Fast forward five years and Susannah has morphed herself into "the Widow Betancur."  Leonidas' family is a nest of vipers, and in name of protection, she reinvented herself into the consummate widow.  She lives in black. She evokes the memory of her dear departed husband, never mind she was married to him for less than 24 hours.  She's no man's pawn and since Leonidas' "died" she's been running the family dynasty.  But she's tired and desperate for freedom.  And to be free she needs to finally get answers - because she's not convinced Leonidas is dead.  That's how our story opens.  She finds her husband living in a religious compound in the mountains of Idaho with a host of acolytes who think he's a god.  If that isn't the perfect metaphor for every Presents hero EVER, I'm not sure what is.  Anyway, Leonidas has amnesia (because OF COURSE) but once he sees Susannah, and hastily divests her of her virginity (because OF COURSE), the light dawns and most of his memory comes back.  But what will happen when he finds out his wife only found him in order to divorce him?

This is a Presents, so yeah, the plot is preposterous.  But that's kind of their thing.  Why Susannah felt like only a divorce would "free her" is never explained to my satisfaction but I loved this idea of a girl who everyone gives zero credit morphing herself into this ball-busting widow.  Unfortunately, we never really see that in action.  Oh sure, the author tells us about how she thwarted Leonidas' very randy cousins and kept his Evil Mother at bay - but Leonidas is in the picture from Chapter 1 which means he's the one protecting her throughout this story.  No seeing Susannah busting heads in the boardroom.  No seeing Susannah stand up to her parents at a society function.  No seeing Susannah have a darn backbone.  No, instead what readers get is Leonidas' kidnapping Susannah once he finds out she's pregnant because there's no way in Hell he's going to give her a divorce now.
"The marriage, the Betancur name, all of that is noise. The only prison you need worry about is me, Susannah. And I will hold you forever."
Yeah, no.  Then, to add insult to injury, eventually Leonidas lets Susannah leave the isolated Greek island, she jets off to Australia but comes back to give some big ol' speech about how she's always loved him (why, exactly?!) and he does next to nil in the groveling department.  But hey, it's OK because at the end of the story the author tells the reader that they're now running the empire together (oh, I'm supposed to think that's progressive!) but Susannah, naturally, squirts out a baby boy.

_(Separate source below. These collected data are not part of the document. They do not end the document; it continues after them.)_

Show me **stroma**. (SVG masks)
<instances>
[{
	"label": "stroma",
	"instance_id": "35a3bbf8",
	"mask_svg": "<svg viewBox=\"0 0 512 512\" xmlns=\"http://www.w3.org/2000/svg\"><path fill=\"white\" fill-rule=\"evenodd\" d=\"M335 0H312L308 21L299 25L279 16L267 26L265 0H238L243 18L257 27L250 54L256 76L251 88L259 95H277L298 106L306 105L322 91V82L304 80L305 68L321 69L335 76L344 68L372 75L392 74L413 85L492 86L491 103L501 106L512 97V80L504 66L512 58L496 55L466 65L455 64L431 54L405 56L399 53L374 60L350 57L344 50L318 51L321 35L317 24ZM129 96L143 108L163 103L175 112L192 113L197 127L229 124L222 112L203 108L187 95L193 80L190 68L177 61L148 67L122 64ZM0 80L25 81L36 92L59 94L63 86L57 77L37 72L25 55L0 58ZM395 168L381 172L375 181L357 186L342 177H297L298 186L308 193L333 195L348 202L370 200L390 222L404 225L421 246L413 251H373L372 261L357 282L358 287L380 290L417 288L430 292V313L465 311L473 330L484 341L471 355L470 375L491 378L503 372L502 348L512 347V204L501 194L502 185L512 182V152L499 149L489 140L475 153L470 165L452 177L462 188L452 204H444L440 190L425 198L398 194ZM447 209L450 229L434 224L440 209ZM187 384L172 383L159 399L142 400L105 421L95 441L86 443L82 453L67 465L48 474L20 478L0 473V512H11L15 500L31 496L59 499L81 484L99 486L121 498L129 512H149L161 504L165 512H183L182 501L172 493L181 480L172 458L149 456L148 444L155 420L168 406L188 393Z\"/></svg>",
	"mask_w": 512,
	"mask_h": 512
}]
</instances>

BECAUSE OF COURSE SHE DOES!!!!

Look - have I liked problematic as f*ck Presents in my day?  Yes. Yes, I have.  But don't spin me a story that has the window dressing of "progressive" and "feminist" and then fall back on regressive Presents stereotypes.

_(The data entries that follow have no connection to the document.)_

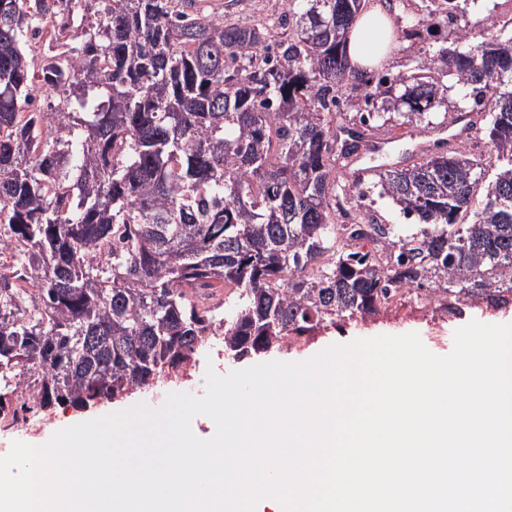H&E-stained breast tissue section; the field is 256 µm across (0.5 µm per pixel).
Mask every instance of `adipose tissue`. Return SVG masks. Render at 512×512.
<instances>
[{"instance_id":"ef3b65f1","label":"adipose tissue","mask_w":512,"mask_h":512,"mask_svg":"<svg viewBox=\"0 0 512 512\" xmlns=\"http://www.w3.org/2000/svg\"><path fill=\"white\" fill-rule=\"evenodd\" d=\"M396 31L397 21L383 0H367L348 35L347 55L351 66L359 71L386 68L392 55L390 39Z\"/></svg>"}]
</instances>
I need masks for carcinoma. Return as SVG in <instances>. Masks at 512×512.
<instances>
[{"label":"carcinoma","instance_id":"1","mask_svg":"<svg viewBox=\"0 0 512 512\" xmlns=\"http://www.w3.org/2000/svg\"><path fill=\"white\" fill-rule=\"evenodd\" d=\"M79 2L0 0V413L22 381L42 408L85 409L187 373L207 317L240 360L384 314L403 283L454 317L512 306V26L491 9L473 33L481 0H424L397 42L417 30L443 46L392 79L350 66L365 0H282L276 37L197 0H99L73 46ZM450 77L480 143L361 190L350 159L377 146L357 127H444ZM48 91L60 102L44 110ZM374 191L418 228L374 222Z\"/></svg>","mask_w":512,"mask_h":512}]
</instances>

You know, I finished this book a few days ago.  And back then I slapped it with a middling C grade.  The author knows her way around the format and line, plus it's a well executed story from a craft standpoint.  But the longer I spent away from this book the more annoyed I got.  Look, does romance have a problem with reinforcing traditional gender roles?  Yes, of course it does.  But don't wrap a story in the trappings of progressive and "different" and then...revert back to this nonsense.  Just stick with the nonsense right out of the gate.  I actually prefer that.